*** Begin section ***

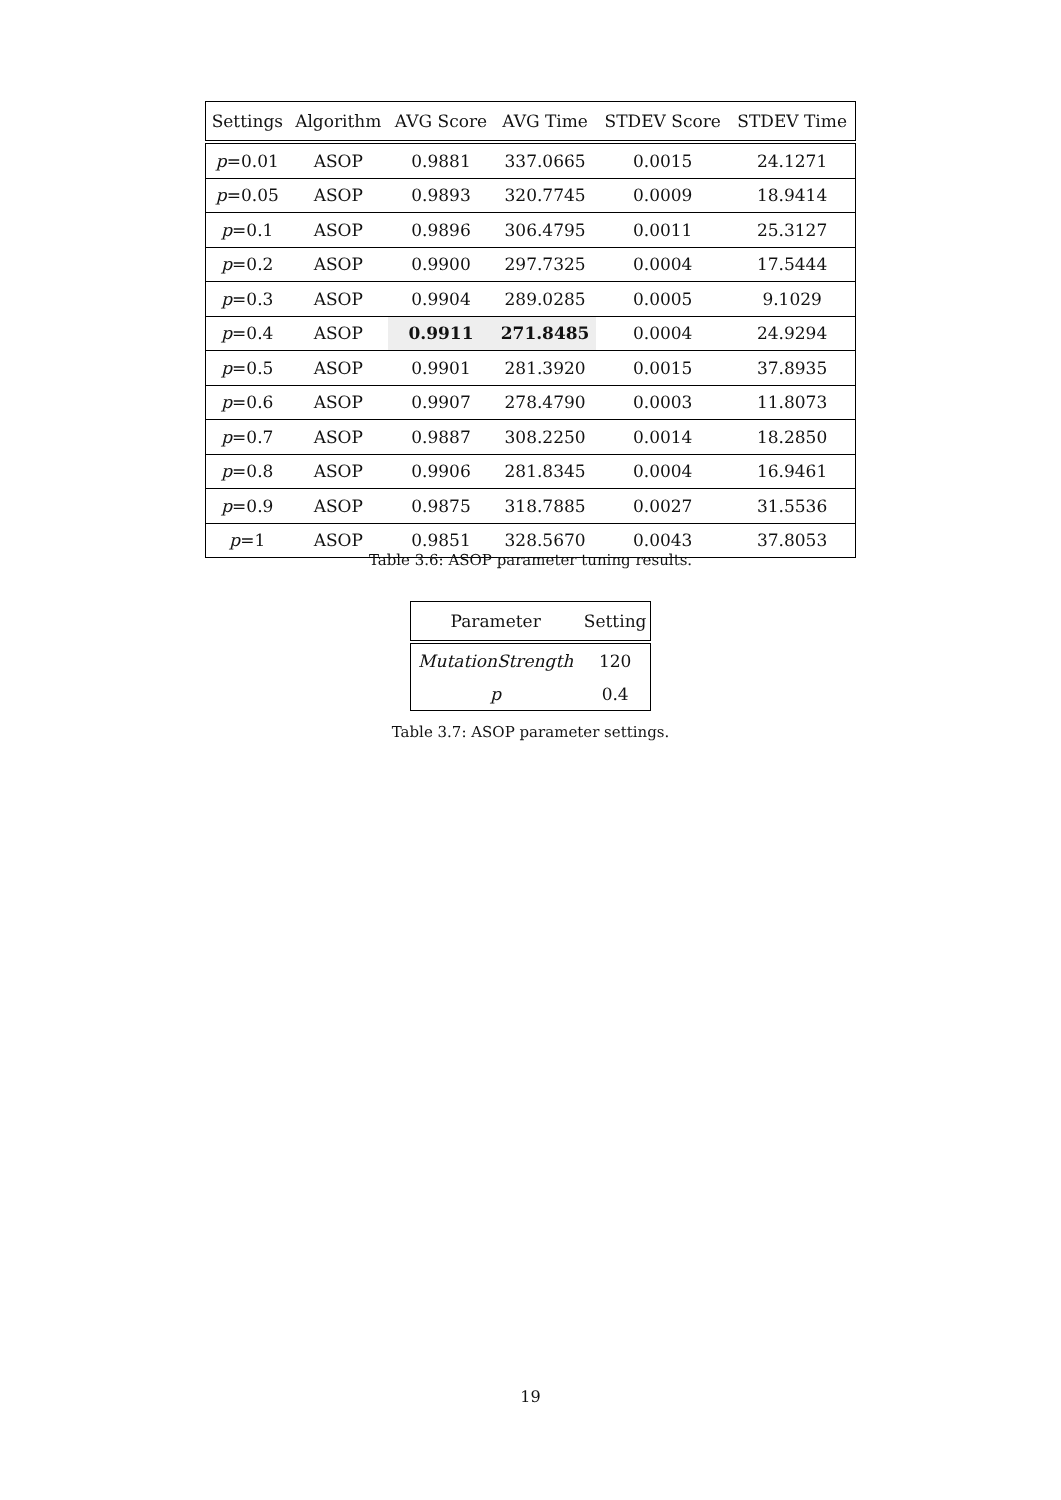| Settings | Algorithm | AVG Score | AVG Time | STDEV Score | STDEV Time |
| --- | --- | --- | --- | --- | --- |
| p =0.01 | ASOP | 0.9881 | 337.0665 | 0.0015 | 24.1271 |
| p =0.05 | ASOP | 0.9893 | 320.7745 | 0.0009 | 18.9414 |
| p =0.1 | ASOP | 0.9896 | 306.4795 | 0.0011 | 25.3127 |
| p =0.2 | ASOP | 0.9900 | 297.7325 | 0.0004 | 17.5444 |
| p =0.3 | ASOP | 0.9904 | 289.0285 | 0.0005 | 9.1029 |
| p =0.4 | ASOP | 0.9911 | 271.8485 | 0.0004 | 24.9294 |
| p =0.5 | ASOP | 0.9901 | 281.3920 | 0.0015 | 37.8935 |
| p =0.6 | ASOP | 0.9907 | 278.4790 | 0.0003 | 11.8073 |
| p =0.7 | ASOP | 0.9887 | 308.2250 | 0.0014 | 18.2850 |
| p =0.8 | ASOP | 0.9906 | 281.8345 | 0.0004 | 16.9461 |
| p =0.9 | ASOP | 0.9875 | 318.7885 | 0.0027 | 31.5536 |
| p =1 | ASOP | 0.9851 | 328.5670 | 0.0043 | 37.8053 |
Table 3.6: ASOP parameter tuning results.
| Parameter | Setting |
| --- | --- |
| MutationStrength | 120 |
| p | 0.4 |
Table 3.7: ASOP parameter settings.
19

*** End section ***

■ WHAT IS EXPECTED ■
Take the line that contains "Table 3.6: ASOP parameter tuning results." and every line after it through the end of the listing above, and repeat them exactly.

■ SOLUTION ■
Table 3.6: ASOP parameter tuning results.
| Parameter | Setting |
| --- | --- |
| MutationStrength | 120 |
| p | 0.4 |
Table 3.7: ASOP parameter settings.
19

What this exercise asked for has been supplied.